**Your task**:
All lines in the material containing the word "References" need to be copied.

-- The data follows --

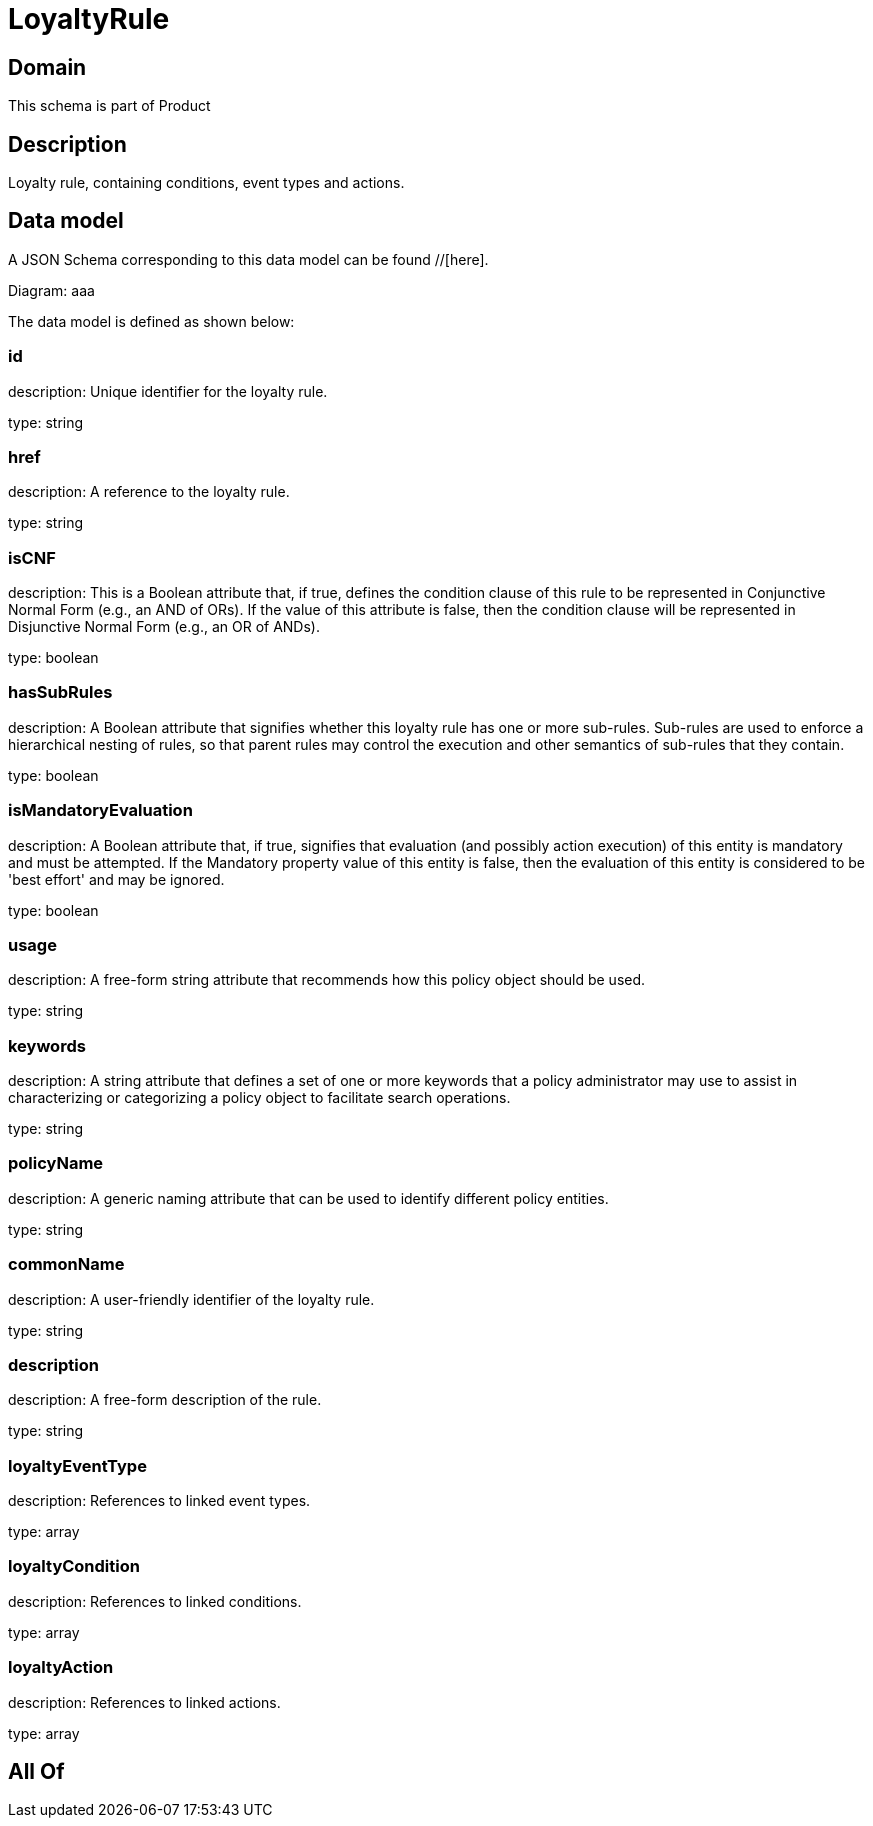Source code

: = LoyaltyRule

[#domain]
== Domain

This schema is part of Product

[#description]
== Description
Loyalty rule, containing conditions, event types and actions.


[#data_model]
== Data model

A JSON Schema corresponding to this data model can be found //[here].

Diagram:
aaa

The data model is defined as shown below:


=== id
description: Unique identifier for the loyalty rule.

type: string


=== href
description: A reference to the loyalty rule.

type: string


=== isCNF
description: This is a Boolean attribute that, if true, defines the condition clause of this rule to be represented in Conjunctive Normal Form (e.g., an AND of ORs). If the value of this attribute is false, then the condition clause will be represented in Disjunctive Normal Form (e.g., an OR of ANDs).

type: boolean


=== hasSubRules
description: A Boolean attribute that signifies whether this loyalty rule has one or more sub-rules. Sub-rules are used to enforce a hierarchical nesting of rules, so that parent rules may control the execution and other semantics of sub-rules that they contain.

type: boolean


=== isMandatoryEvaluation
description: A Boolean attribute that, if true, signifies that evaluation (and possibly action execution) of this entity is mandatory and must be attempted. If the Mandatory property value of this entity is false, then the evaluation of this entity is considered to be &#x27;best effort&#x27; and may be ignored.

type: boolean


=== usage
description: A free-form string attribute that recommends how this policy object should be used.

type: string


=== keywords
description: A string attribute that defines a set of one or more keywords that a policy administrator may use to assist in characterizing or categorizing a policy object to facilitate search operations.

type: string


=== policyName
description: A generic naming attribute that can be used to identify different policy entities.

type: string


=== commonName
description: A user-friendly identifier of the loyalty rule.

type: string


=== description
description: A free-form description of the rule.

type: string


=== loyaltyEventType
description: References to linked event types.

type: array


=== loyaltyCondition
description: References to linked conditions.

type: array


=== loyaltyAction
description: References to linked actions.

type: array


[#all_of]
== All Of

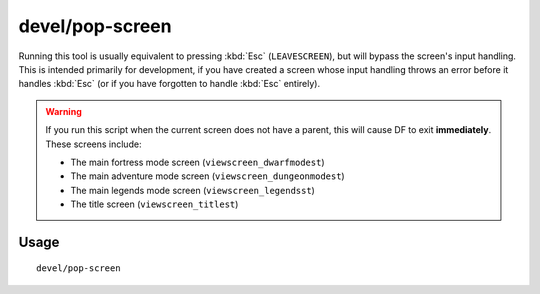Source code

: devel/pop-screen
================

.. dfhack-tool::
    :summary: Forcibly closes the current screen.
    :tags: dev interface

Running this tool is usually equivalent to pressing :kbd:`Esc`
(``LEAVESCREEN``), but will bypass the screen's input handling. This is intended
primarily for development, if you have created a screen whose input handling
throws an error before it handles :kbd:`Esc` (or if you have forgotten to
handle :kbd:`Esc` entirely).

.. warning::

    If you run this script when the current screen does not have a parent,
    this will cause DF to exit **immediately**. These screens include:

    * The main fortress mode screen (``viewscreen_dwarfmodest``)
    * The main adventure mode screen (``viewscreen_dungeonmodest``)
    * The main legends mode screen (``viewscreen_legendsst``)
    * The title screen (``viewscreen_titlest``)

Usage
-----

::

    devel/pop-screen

-- The data concluded --

**Expected answer**:
description: References to linked event types.
description: References to linked conditions.
description: References to linked actions.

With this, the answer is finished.